Strangely enough, I’m not overly concerned about it. It’s not because I don’t care or that I wouldn’t be frustrated if we missed our chance at the IUI, but because I’m getting very tired of trying to decipher all the bells and whistles of this whole process. Figuring out what every little cramp and twinge mean, why my temp was extra low or extra high today, why I ovulated 48 hours after my trigger last month, why I always feel cramps a week before my period starts, etc etc etc. I’d rather not spend my day analyzing those 3 numbers on my thermometer and what they may or may not mean.

All the magic of this supposed-to-be beautiful process has pretty much slipped out the gate and I feel like I’m left with the technical, medicinal, sterile aspects of it. We’re working on making the rest of the month as special as it can be, but the week and a half around mid-cycle feels pretty clinical and stale. And to think that my body may have done something totally out of the ordinary and tripped us all up feels sort of someone stuck their thumb on an already tender bruise and pushed down on it just for kicks.

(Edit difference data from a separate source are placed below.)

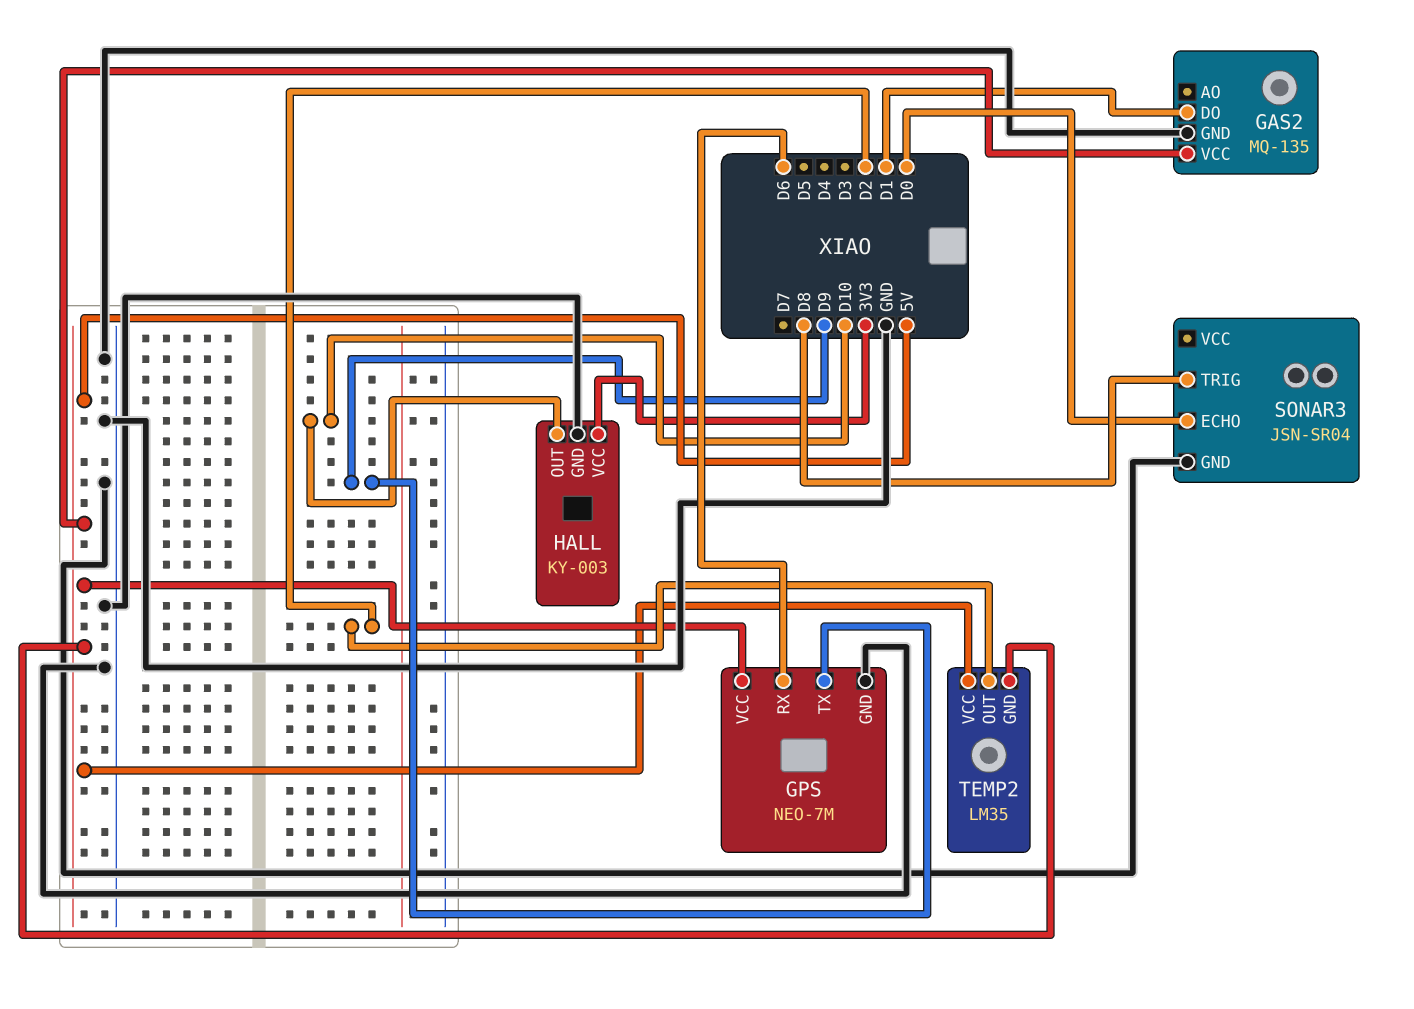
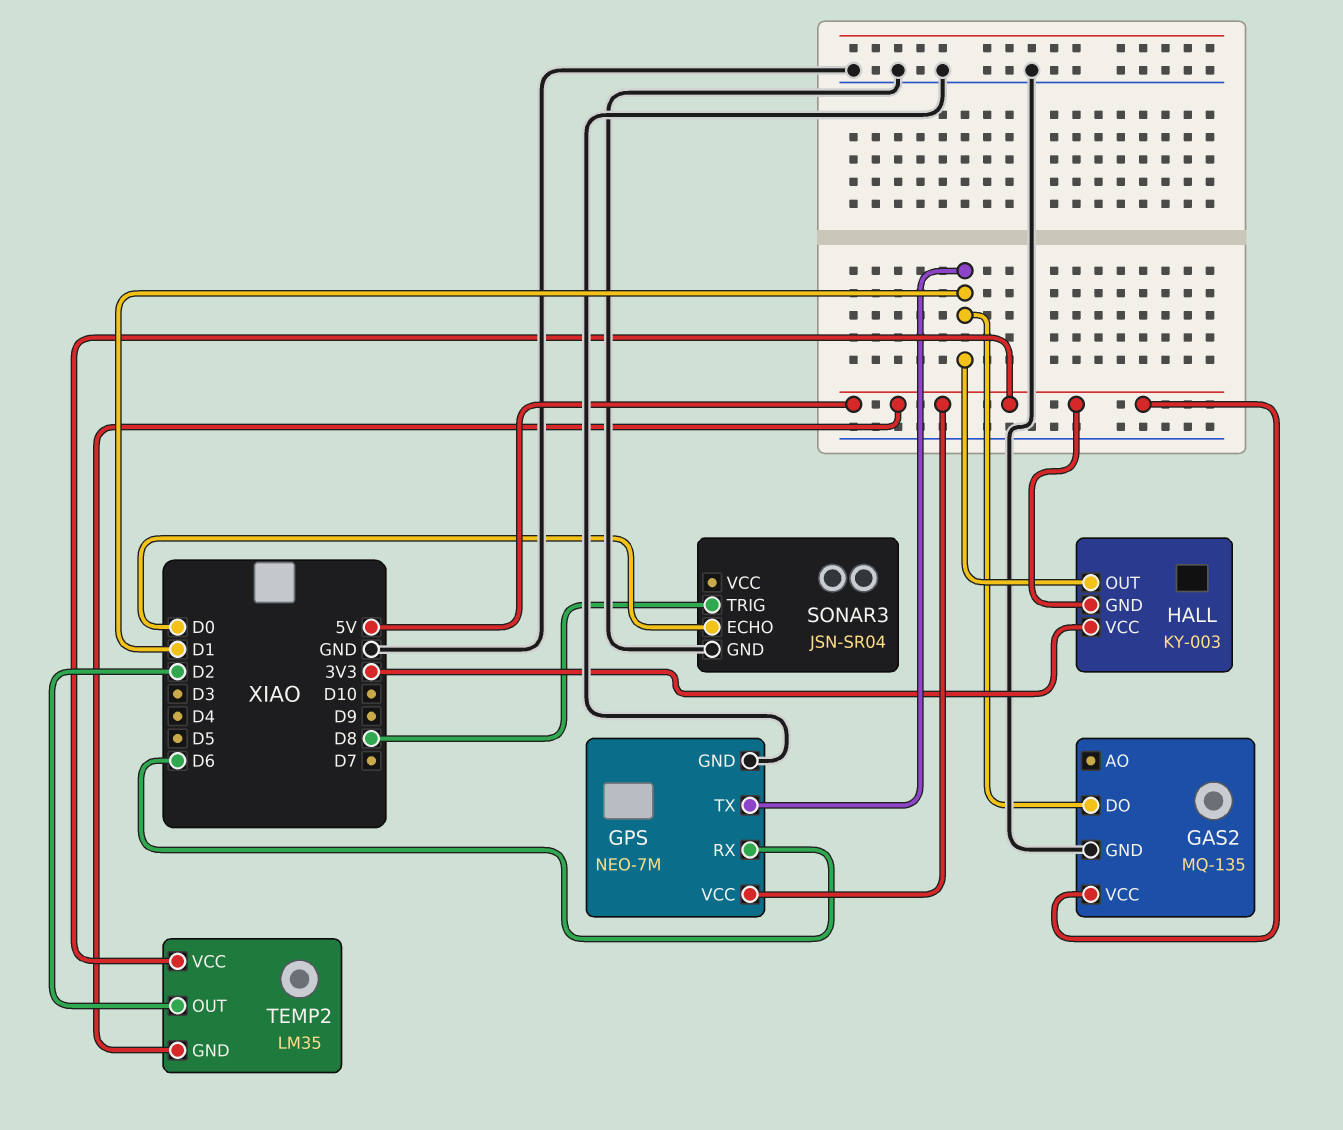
GPS pin TX: D9 -> D1
HALL pin GND: GND -> 5V
HALL pin OUT: D10 -> D1

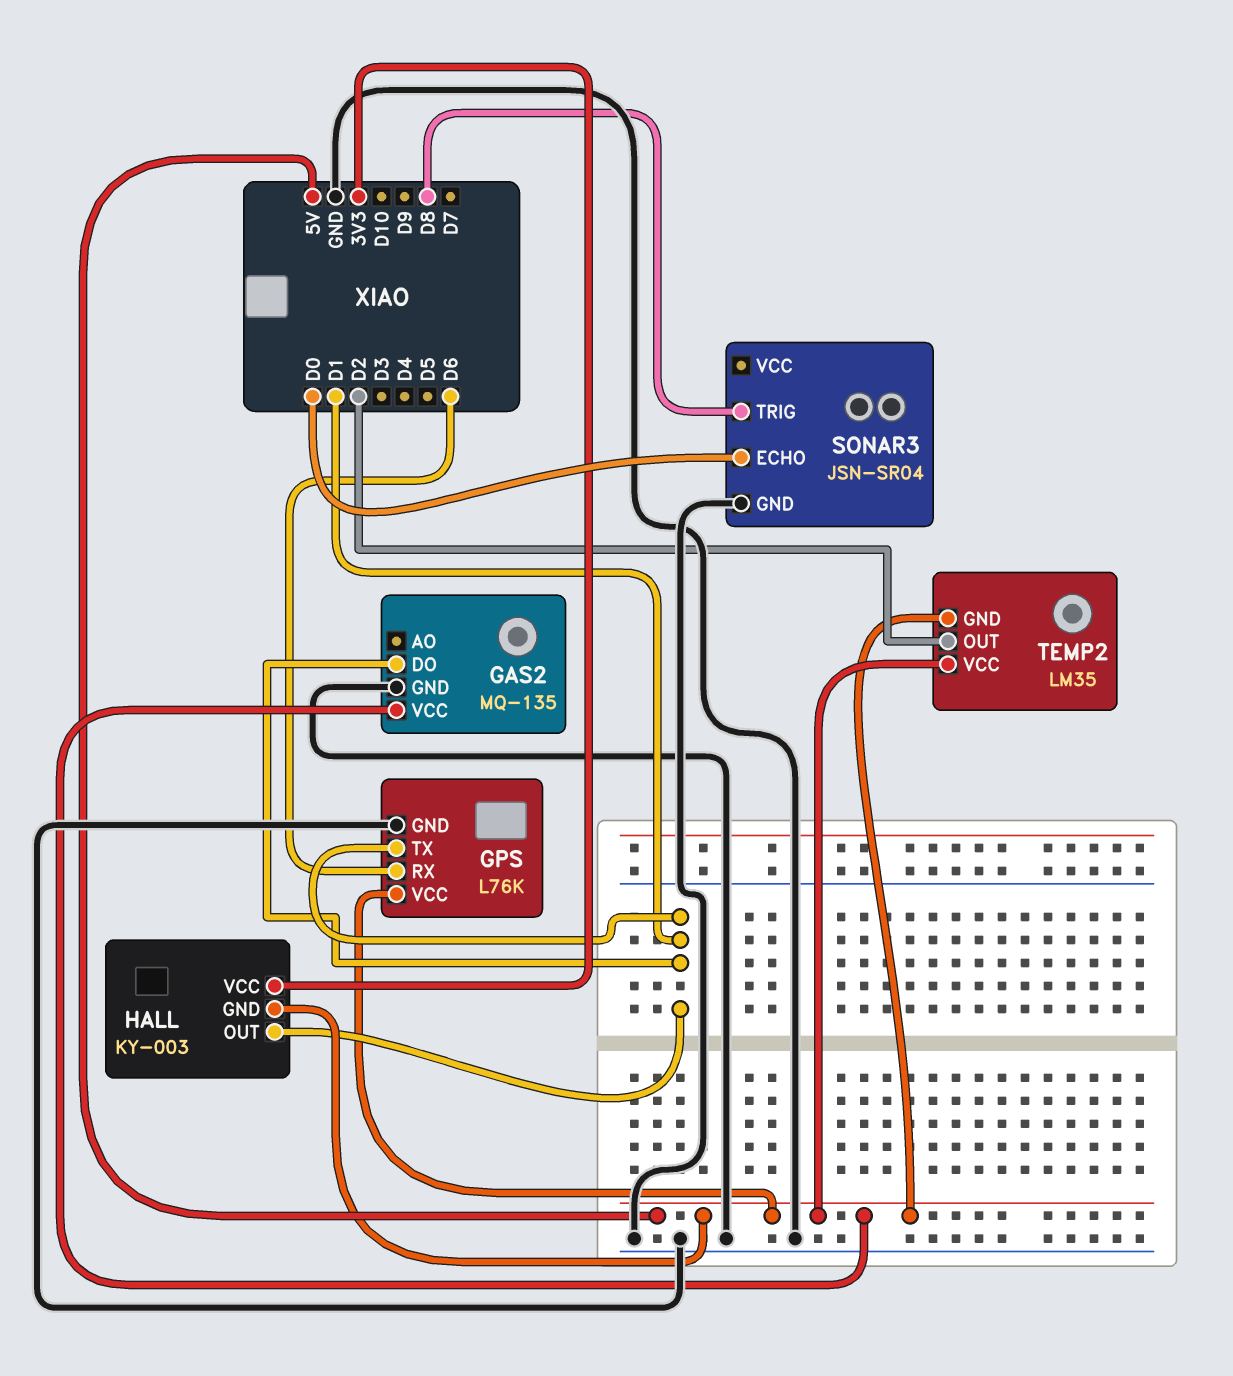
GPS: NEO-7M -> L76K

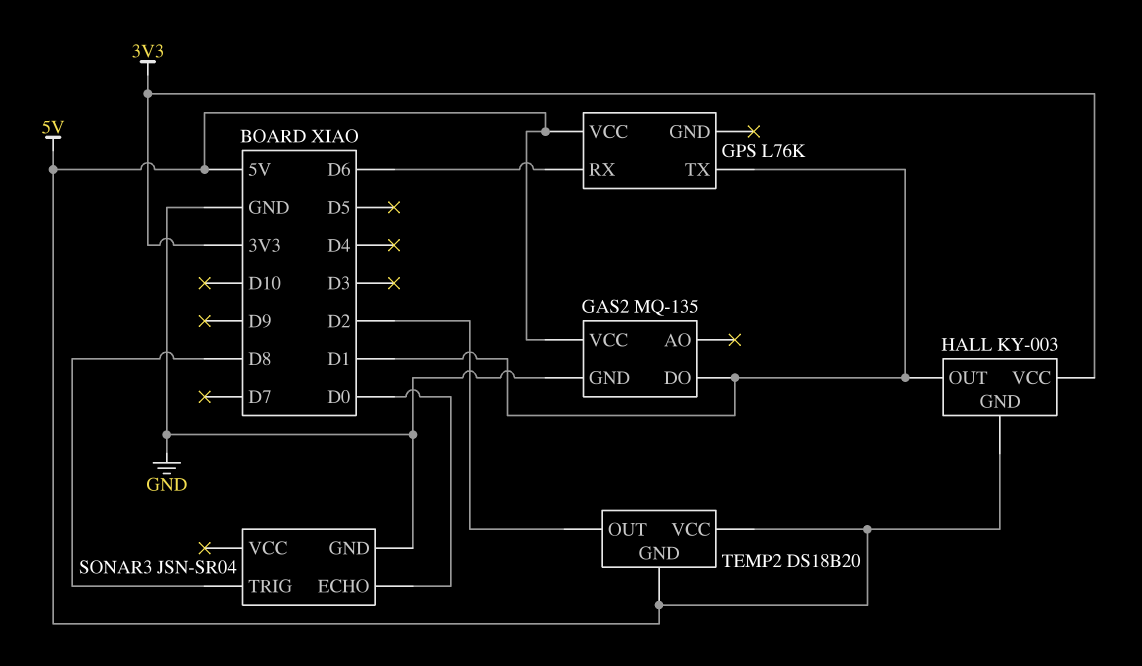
GPS pin GND: GND -> none
TEMP2: LM35 -> DS18B20

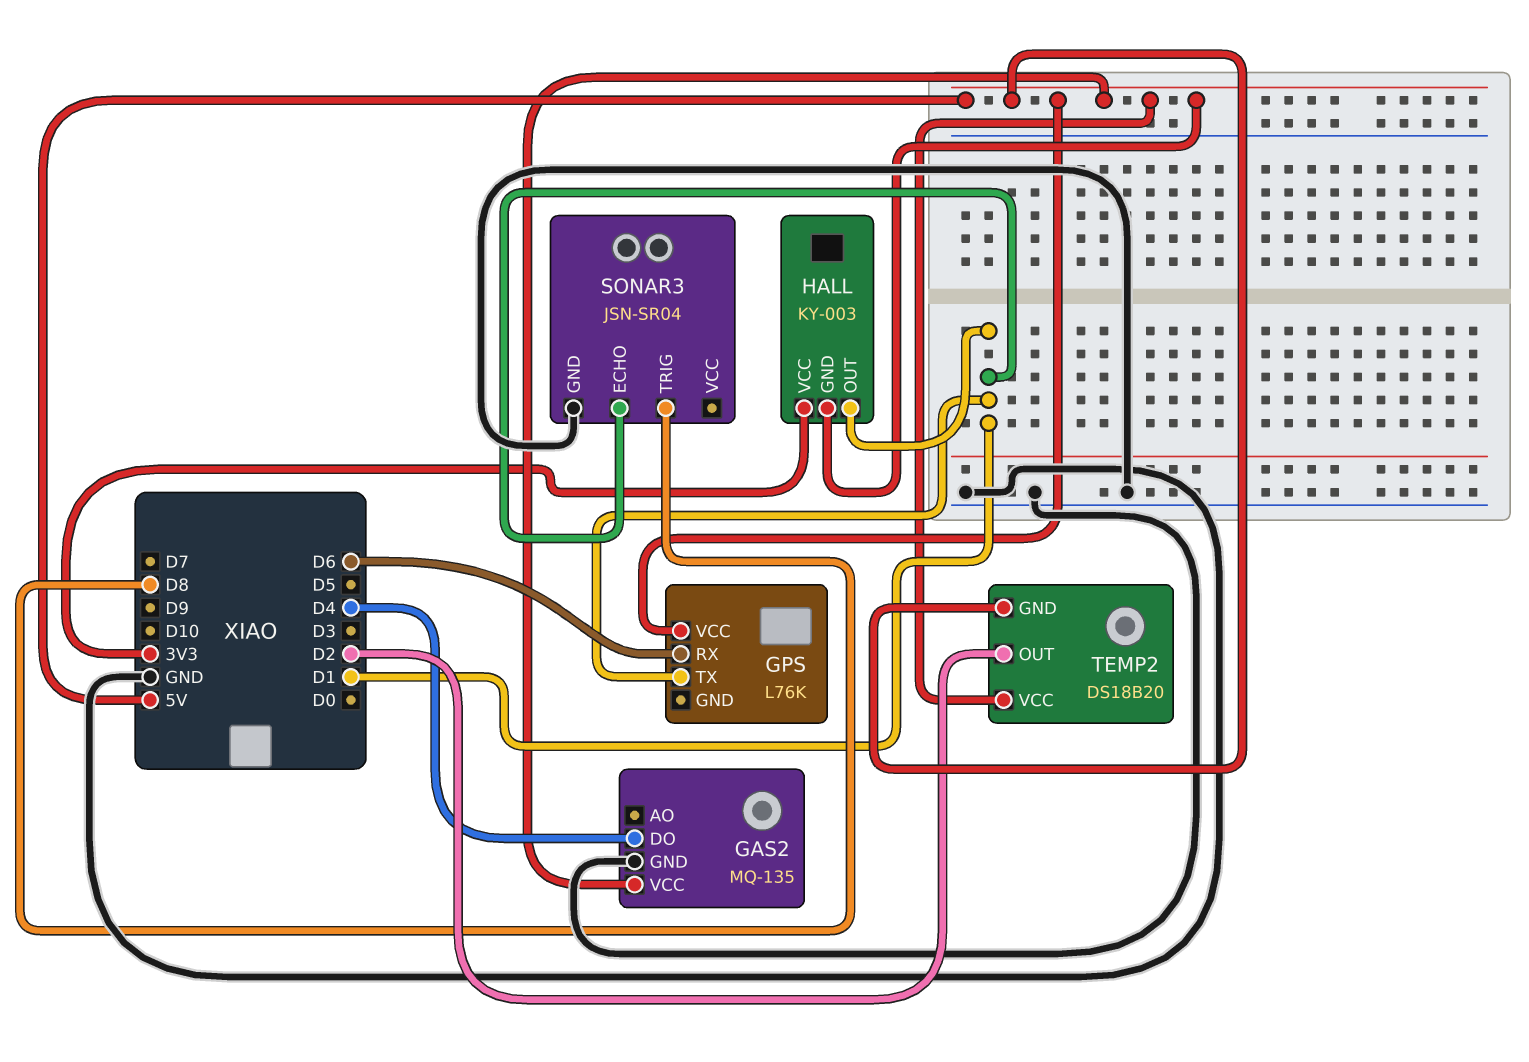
GAS2 pin DO: D1 -> D4
SONAR3 pin ECHO: D0 -> D1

Deep down though, I know that’s not it. It’s just my knee-jerk reaction to it. It may not have been a true temp rise. I won’t know that until tomorrow morning. If it is though, I’ll be reminding myself that God is GOOD in this and every instance in my life. He’s not good sometimes and not at other times, he’s good ALL the time. If we missed our chance for the IUI this month, maybe he’s just telling me to not put all my eggs and hope in the IUI basket. Although, I must say I feel pretty confident that I’m not putting my hope in these IUIs. I’m not feeling too confident in anything getting us pregnant these days except God miraculously making it happen.